Anladık, 27 milyon oyla cumhurbaşkanı olunuyor; iyi de 25 milyon oy neden çöpe gidiyor?
Winston Churchill’in, demokrasiyi diğer sistemlerle mukayese edip kabul edilebilir bulsa da ‘en iyi sistem’ olarak görmemesinin sebebini, geride bıraktığımız cumhurbaşkanlığı seçiminin ikinci turuna bakarak daha iyi...
Winston Churchill’in, demokrasiyi diğer sistemlerle mukayese edip kabul edilebilir bulsa da ‘en iyi sistem’ olarak görmemesinin sebebini, geride bıraktığımız cumhurbaşkanlığı seçiminin ikinci turuna bakarak daha iyi anlayabiliriz.
İki adaylı cumhurbaşkanlığı seçiminde, adaylardan biri –Tayyip Erdoğan– 27 milyon 725 bin 131 oy aldı, diğeri –Kemal Kılıçdaroğlu– ondan biraz daha az -25 milyon 432 bin 951- seçmen tarafından tercih edildi. Ortaya çıkan tablo sonucunda, diğerinden 2 milyon kadar oy önde olan aday kazandı ve cumhurbaşkanı oldu.

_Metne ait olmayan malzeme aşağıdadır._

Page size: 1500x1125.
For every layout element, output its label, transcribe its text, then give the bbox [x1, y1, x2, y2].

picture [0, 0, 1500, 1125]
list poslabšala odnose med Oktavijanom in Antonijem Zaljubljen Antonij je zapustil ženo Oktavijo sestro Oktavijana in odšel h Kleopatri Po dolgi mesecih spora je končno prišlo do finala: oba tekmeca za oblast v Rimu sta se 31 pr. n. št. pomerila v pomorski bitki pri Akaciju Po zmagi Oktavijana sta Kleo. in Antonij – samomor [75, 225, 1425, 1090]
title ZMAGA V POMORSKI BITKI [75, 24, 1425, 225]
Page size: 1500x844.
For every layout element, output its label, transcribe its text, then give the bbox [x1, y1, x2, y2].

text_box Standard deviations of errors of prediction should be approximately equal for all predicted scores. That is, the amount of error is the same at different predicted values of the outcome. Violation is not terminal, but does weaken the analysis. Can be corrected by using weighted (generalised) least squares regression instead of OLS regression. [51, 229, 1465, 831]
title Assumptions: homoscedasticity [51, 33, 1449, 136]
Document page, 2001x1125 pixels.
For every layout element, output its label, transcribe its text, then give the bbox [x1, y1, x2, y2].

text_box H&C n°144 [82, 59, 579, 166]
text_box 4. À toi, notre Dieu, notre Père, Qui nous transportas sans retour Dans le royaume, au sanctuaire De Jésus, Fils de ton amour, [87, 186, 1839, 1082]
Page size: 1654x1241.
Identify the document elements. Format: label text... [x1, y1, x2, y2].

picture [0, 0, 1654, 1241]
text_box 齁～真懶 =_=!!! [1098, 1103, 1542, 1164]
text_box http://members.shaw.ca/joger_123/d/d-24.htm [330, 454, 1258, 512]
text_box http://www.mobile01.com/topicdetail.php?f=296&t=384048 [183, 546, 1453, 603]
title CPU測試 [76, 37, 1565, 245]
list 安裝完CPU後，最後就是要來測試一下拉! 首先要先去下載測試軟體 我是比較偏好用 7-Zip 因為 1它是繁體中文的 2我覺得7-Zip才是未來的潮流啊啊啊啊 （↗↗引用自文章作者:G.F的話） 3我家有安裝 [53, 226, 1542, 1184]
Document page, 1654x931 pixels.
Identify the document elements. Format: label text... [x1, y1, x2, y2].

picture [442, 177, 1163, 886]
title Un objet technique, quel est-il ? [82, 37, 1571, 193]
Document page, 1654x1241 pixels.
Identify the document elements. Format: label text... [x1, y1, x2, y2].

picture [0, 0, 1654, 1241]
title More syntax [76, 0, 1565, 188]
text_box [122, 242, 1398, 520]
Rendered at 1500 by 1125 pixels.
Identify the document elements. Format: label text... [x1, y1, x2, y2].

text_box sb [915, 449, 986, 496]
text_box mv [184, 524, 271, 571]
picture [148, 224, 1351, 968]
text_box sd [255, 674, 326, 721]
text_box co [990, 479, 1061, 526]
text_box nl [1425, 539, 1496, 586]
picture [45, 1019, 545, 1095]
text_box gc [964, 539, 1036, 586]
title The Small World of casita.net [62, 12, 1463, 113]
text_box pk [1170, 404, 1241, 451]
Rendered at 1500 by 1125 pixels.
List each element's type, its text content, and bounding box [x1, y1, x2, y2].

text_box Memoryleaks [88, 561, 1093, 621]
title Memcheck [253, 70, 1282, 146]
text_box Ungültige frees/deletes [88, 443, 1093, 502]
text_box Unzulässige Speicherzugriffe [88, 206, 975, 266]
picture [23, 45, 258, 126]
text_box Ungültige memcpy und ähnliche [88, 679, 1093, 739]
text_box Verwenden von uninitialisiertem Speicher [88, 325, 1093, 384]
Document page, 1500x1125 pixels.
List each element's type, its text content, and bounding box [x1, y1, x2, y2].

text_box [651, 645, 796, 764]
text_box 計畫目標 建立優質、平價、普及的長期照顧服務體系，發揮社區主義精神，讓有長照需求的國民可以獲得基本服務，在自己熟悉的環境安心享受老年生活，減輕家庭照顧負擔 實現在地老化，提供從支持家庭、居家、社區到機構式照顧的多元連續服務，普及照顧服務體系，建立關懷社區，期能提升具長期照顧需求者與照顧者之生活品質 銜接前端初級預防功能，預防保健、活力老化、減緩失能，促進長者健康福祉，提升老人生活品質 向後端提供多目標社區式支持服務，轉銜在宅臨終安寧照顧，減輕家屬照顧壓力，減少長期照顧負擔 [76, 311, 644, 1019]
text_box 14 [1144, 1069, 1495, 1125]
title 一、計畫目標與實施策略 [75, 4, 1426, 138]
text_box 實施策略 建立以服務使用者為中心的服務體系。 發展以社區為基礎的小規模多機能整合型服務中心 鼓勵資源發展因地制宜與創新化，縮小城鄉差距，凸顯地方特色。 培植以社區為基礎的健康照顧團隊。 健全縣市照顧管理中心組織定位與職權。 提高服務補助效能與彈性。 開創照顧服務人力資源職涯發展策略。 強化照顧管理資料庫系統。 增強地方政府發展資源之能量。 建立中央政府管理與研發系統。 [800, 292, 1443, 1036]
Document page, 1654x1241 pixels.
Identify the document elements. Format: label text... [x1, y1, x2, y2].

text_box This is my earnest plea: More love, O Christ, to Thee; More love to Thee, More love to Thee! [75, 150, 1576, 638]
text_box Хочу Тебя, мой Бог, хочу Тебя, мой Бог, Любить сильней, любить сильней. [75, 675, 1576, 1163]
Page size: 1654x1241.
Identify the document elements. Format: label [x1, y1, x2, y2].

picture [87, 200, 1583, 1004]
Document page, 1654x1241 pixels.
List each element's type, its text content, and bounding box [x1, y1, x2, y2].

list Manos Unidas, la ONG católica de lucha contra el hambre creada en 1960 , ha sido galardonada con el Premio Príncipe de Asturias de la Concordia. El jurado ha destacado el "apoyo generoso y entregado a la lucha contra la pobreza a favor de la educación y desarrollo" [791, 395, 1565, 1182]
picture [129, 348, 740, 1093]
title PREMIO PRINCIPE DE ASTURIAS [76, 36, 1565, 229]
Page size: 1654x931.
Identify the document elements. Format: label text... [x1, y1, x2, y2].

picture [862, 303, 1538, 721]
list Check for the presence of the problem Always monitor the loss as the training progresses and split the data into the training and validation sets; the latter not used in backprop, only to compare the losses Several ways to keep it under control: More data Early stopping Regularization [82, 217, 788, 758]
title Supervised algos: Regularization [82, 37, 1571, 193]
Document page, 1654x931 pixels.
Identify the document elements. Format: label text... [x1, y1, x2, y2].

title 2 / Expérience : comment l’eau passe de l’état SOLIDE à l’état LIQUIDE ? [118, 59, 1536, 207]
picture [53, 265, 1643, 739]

Toplamda 64 milyon seçmen vardı, bunlardan yaklaşık 10 milyonu oy kullanmadı. O 10 milyon içerisinden 3 milyon kişi daha oy kullansa ve onlar oylarını topluca ikinci adaya verselerdi, bugün farklı biri cumhurbaşkanı olarak tebrikleri kabul edecekti.
Aynı çıkarım birinci adaya oy verenlerden 1,5 milyonun oyu için de yapılabilir.
Pazar günü sandığa gidip oy verenlerden 25 milyondan fazla seçmenin kullandığı oya yazık oldu gözüyle bakılabilir.
Demokrasi sayısal üstünlüğü yeterli sayan bir sistem olduğu için.